Abstract

Most green algal taxa have circular‐mapping mitochondrial genomes, whereas some have linear genome‐ or subgenomic‐sized mitochondrial DNAs (mtDNA). It is not clear, however, if the circular‐mapping genomes represent genome‐sized circular molecules, if such circular molecules and the linear forms are the predominant in vivo mtDNA structures, or if the linear forms arose only once or multiple times among extant green algal lineages. We therefore examined the DNA components detected with homologous mtDNA probes after pulsed‐field gel electrophoresis of total cellular DNA from the chlorophycean basal bodies displaced clockwise(CW)‐group taxa Chlamydomonas reinhardtii and Chlamydomonas moewusii. For C. reinhardtii, the 15.8‐kb linear mtDNA was the only DNA component detected, and there was no evidence of circular or large linear precursors of this DNA. In the case of C. moewusii, which is known to have a circular‐mapping 22.9‐kb mitochondrial genome, three DNA components were detected; these appeared to be circular (relaxed and supercoiled) and genome‐sized linear DNA molecules, the latter of which likely resulted from random double‐strand breaks in the circular forms during DNA isolation.
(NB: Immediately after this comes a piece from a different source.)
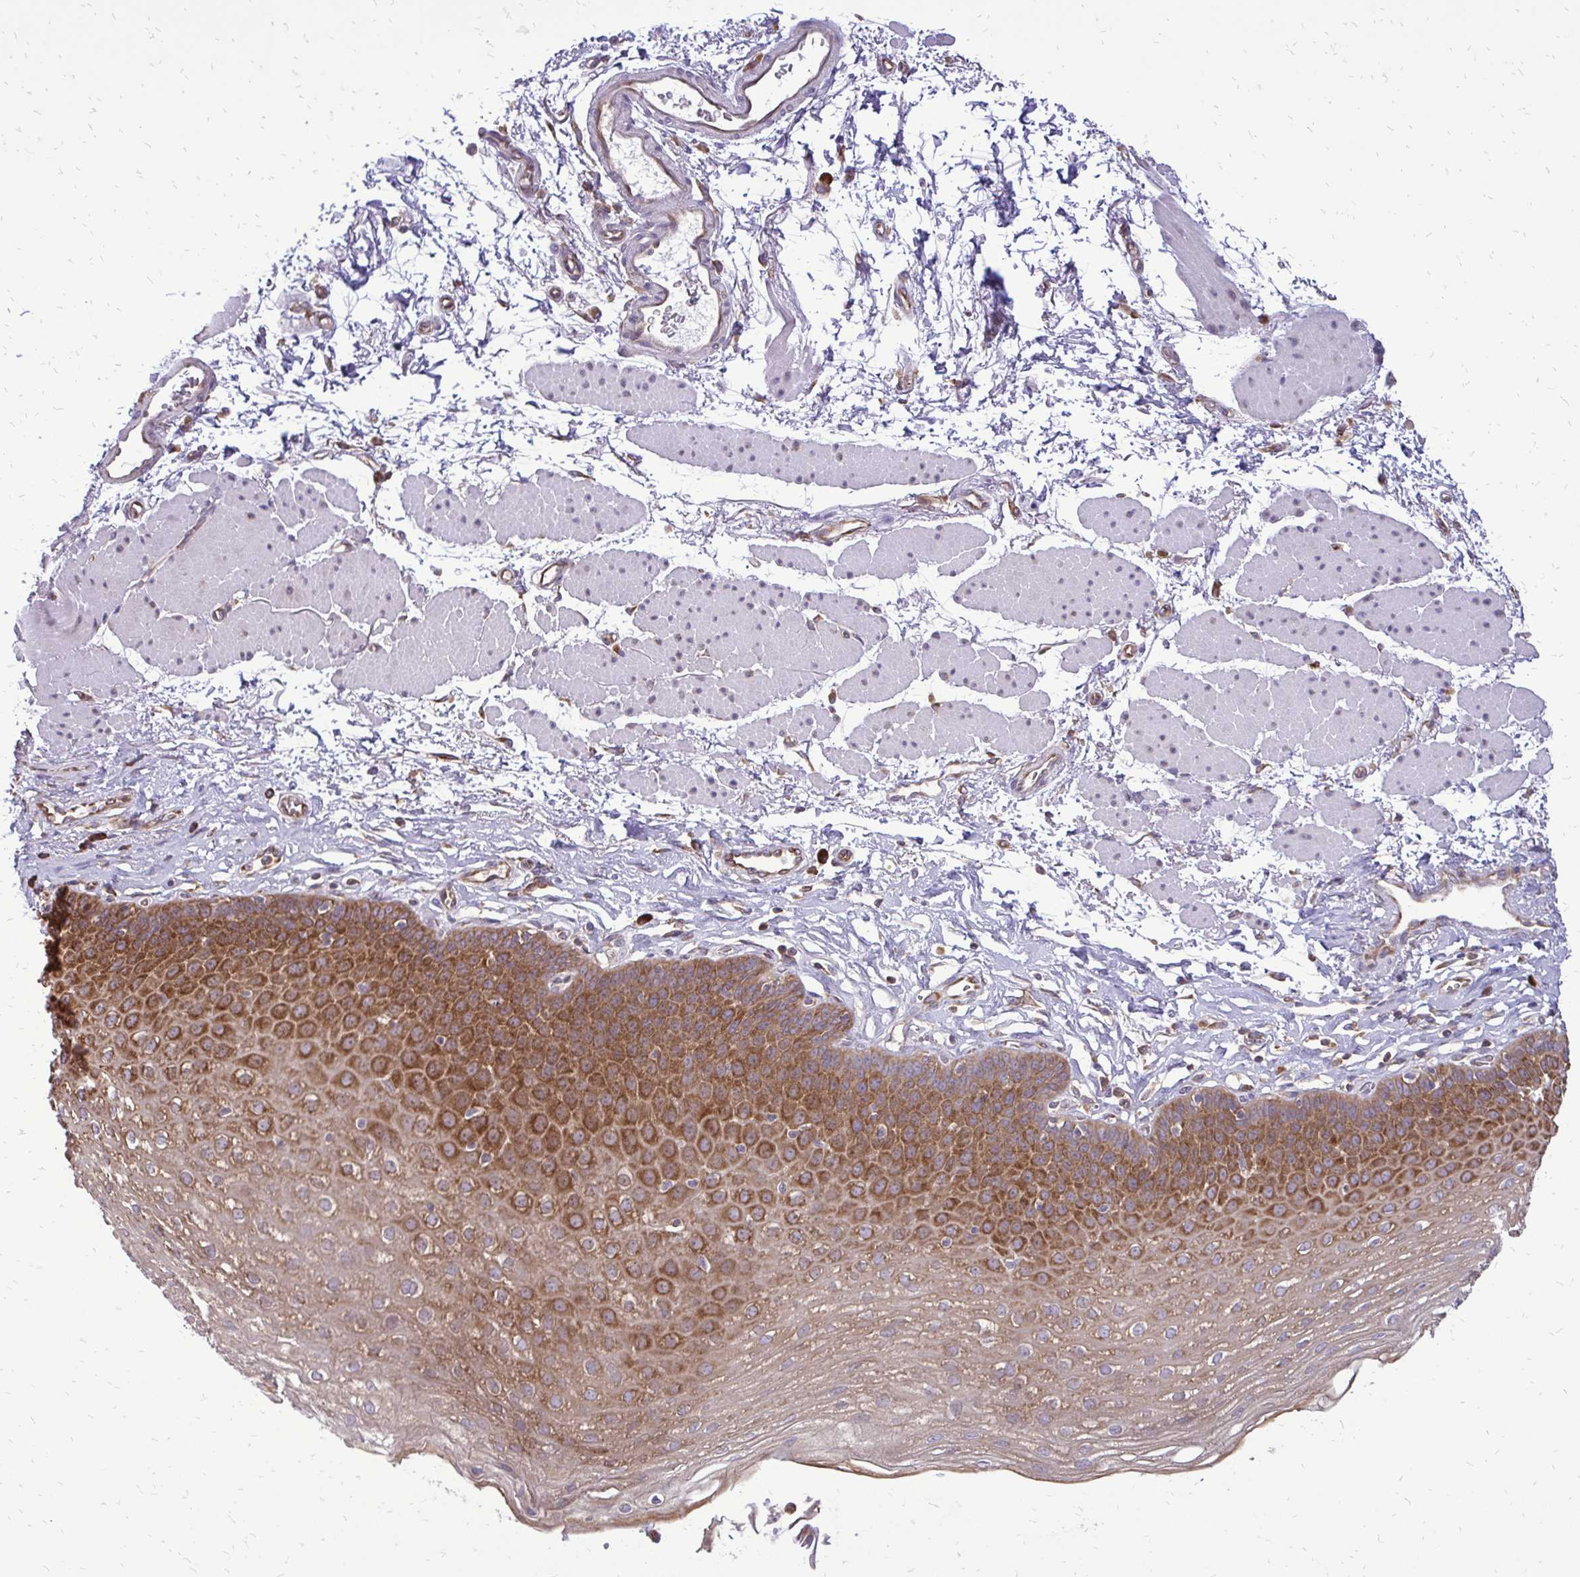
{"staining": {"intensity": "strong", "quantity": "25%-75%", "location": "cytoplasmic/membranous"}, "tissue": "esophagus", "cell_type": "Squamous epithelial cells", "image_type": "normal", "snomed": [{"axis": "morphology", "description": "Normal tissue, NOS"}, {"axis": "topography", "description": "Esophagus"}], "caption": "This is a histology image of immunohistochemistry (IHC) staining of benign esophagus, which shows strong positivity in the cytoplasmic/membranous of squamous epithelial cells.", "gene": "RPS3", "patient": {"sex": "female", "age": 81}}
In further studies, DNA from additional CW‐group taxa was examined using conventional gel electrophoresis and DNA‐filter blot analysis with C. reinhardtii and C. moewusii mtDNA probes. We conclude that all taxa from the “Volvox clade” (sensuNakayama et al. 1996 of the CW‐group have genome‐ or subgenomic‐sized linear mtDNAs as their predominant mtDNA form and that these arose from a genome‐sized circular form in an ancestor that existed near the base of this clade.